What you need to do:
[a] List every file name that appears in the #embed discussion.
[b] Quote the part of the #embed discussion starting at "Yes - it makes" and ending at "inside the compiler.".

It is actually the link step that is typically the bottleneck, as that 
does not easily run in parallel.

When the "data.bin" file changes, your make (or other build system) will 
see the change and use xxd (or whatever) to generate data.c, and then 
compile that to data.o.  It's done once, whenever data.bin changes. 
It's the linking that has to be done at every build of the executable, 
whether "data.bin" changes or not.

> 
> That is what #embed helps to address. At least, if it takes the fast 
> path that has been discussed. But implemented naively, or the fast path 
> is not viable, then it can be just as slow as compiling that 
> xxd-generated C.
> 
> It will at least however have eliminated that xxd step.

Yes - it makes things a little neater and self-contained.  I don't see 
it as a game-changed, but if you want to avoid make, you might like it.

> 
> The only translation going on here might be:
> 
> * Expanding a binary file to text, or tokens (if #embed is done poorly)
> * Parsing that text or tokens into the compiler's internal rep
> 
> But all that is happening inside the compiler.
> 
> It might be that when xxd /is/ used, there might be a faster program to 
> do the same thing, but I've not heard anyone say xxd's speed is a 
> problem, only that it's a nuisance to do.
> 
>

Recorded information:
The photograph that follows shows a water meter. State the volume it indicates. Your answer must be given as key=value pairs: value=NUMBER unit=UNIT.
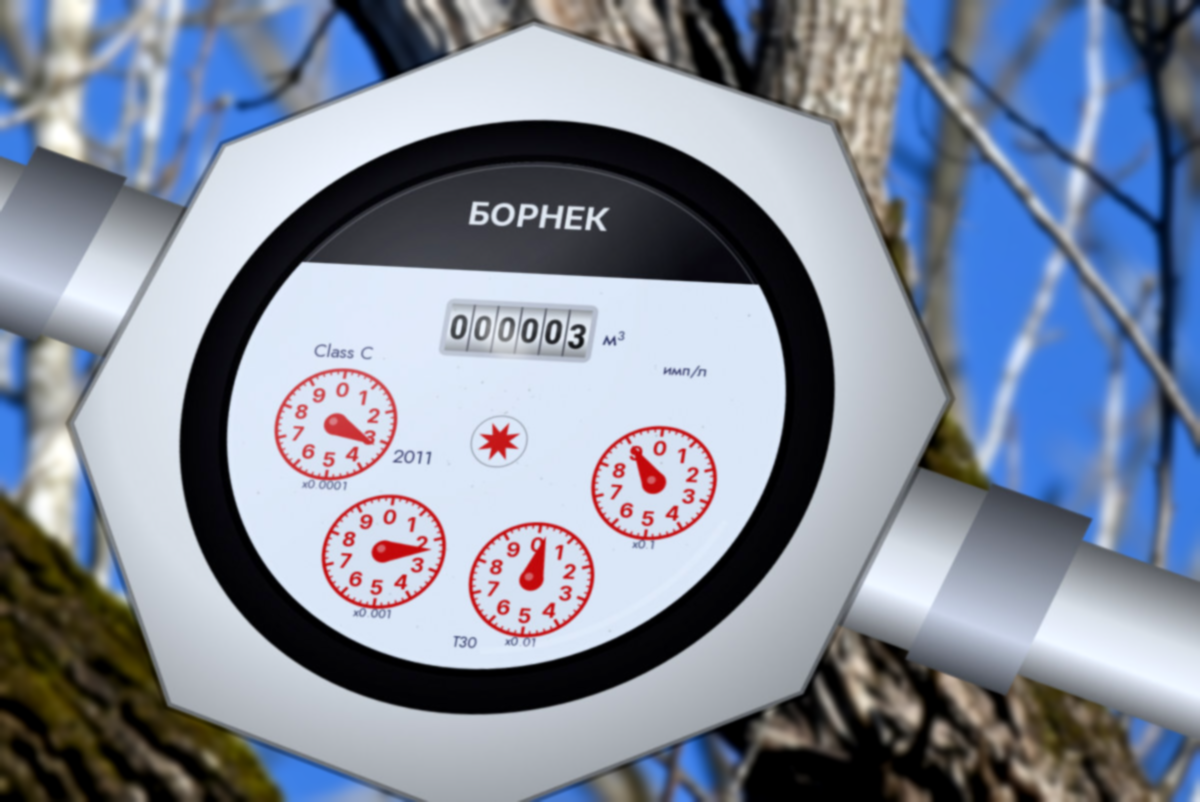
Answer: value=2.9023 unit=m³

Answers for the tasks:
[a] data.bin, data.c, data.o

[b]
Yes - it makes things a little neater and self-contained.  I don't see 
it as a game-changed, but if you want to avoid make, you might like it.

> 
> The only translation going on here might be:
> 
> * Expanding a binary file to text, or tokens (if #embed is done poorly)
> * Parsing that text or tokens into the compiler's internal rep
> 
> But all that is happening inside the compiler.